Recall that adding str to int raises a type error. The following code circumvented this by OOP.

%%optlite -l -h 400
class MyStr(str):
    def __add__(self, a):
        return MyStr(str.__add__(self, str(a)))

    def __radd__(self, a):
        return MyStr(str.__add__(str(a), self))


print(MyStr(1) + 2, 2 + MyStr(1))

How does the above code re-implements +?

What is overloading?¶

Recall that the addition operation + behaves differently for different types.

%%optlite -h 300
for x, y in (1, 1), ("1", "1"), (1, "1"):
    print(f"{x!r:^5} + {y!r:^5} = {x+y!r}")

Having an operator perform differently based on its argument types is called operator overloading.
+ is called a generic operator.
We can also have function overloading to create generic functions.

Dispatch on type¶

The strategy of checking the type for the appropriate implementation is called dispatching on type.

A naive idea is to put all the different implementations together:

def add_case_by_case(x, y):
    if isinstance(x, int) and isinstance(y, int):
        # integer summation
        ...
    elif isinstance(x, str) and isinstance(y, str):
        # string concatenation...
        ...
    else:
        # Return a TypeError
        ...

%%optlite -h 500
def add_case_by_case(x, y):
    if isinstance(x, int) and isinstance(y, int):
        print("Do integer summation...")
    elif isinstance(x, str) and isinstance(y, str):
        print("Do string concatenation...")
    else:
        print("Return a TypeError...")
    return x + y  # replaced by internal implementations


for x, y in (1, 1), ("1", "1"), (1, "1"):
    print(f"{x!r:^10} + {y!r:^10} = {add_case_by_case(x,y)!r}")

It can get quite messy with all possible types and combinations.

for x, y in ((1, 1.1), (1, complex(1, 2)), ((1, 2), (1, 2))):
    print(f"{x!r:^10} + {y!r:^10} = {x+y!r}")

What about new data types?

from fractions import Fraction  # non-built-in type for fractions

for x, y in ((Fraction(1, 2), 1), (1, Fraction(1, 2))):
    print(f"{x} + {y} = {x+y}")

Data-directed programming¶

The idea is to treat an implementation as a datum that can be returned by the operand types.

for x, y in (Fraction(1, 2), 1), (1, Fraction(1, 2)):
    print(f"{x} + {y} = {type(x).__add__(x,y)}")  # instead of x + y

The first case calls Fraction.__add__, which provides a way to add int to Fraction.
The second case calls int.__add__, which cannot provide any way of adding Fraction to int. (Why not?)

Why does python return a NotImplemented object instead of raising an error/exception?
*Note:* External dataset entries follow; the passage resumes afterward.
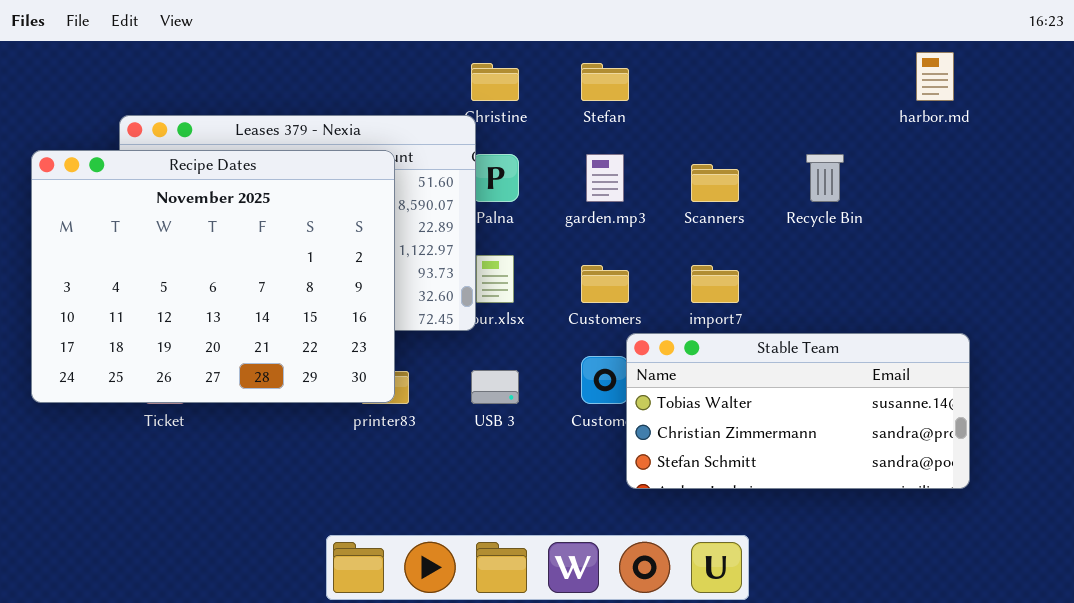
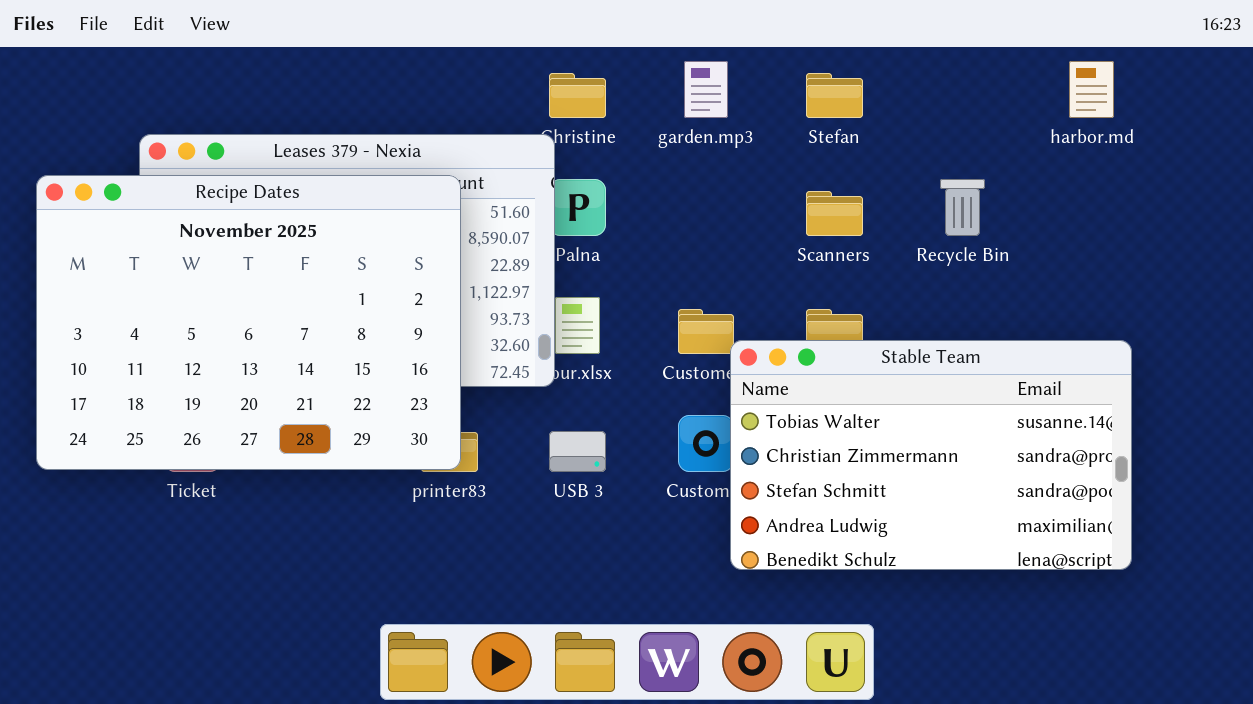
Stefan: [581,63,629,101] -> [806,73,863,118], moved
garden.mp3: [586,154,624,202] -> [684,61,728,118], moved
Stable Team: [626,333,970,489] -> [730,340,1132,570], resized

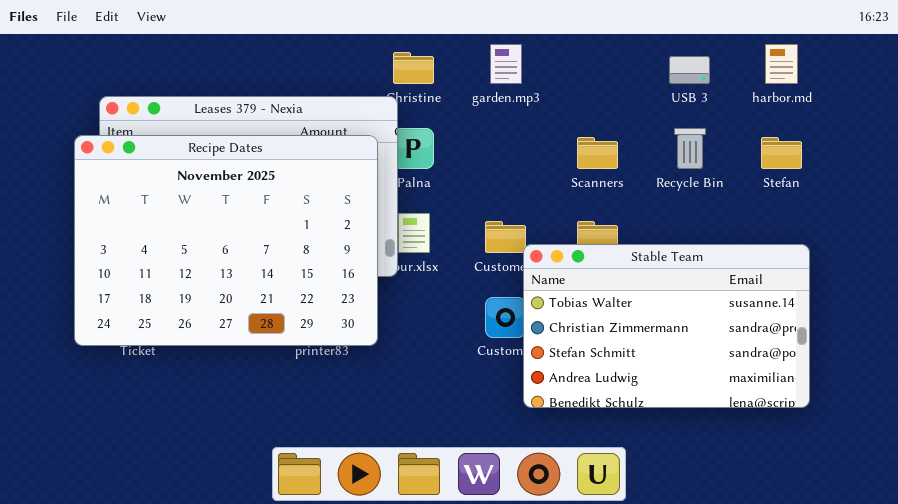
Stefan: [806,73,863,118] -> [761,137,802,169], moved
Recipe Dates: [36,175,461,470] -> [74,135,378,346], moved
USB 3: [549,431,606,472] -> [669,56,710,84], moved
This allows + to continue to handle the addition by
dispatching on Fraction to call its reverse addition method __radd__.

%%optlite -h 500
from fractions import Fraction


def add(x, y):
    """Simulate the + operator."""
    sum = x.__add__(y)
    if sum is NotImplemented:
        sum = y.__radd__(x)
    return sum


for x, y in (Fraction(1, 2), 1), (1, Fraction(1, 2)):
    print(f"{x} + {y} = {add(x,y)}")

class MyStr(str):
    def __add__(self, a):
        return MyStr(str.__add__(self, str(a)))

    def __radd__(self, a):
        return MyStr(str.__add__(str(a), self))


MyStr(1) + 2, 2 + MyStr(1)

Solution to Exercise 8

Unlike str which cannot be added to instances of other types such as int, MyStr can be added (concatenated) or reverse added to instances of other types. This is achieved by overloading the + operation with the new implementations of the forward/reverse addition methods __add__ and __radd__.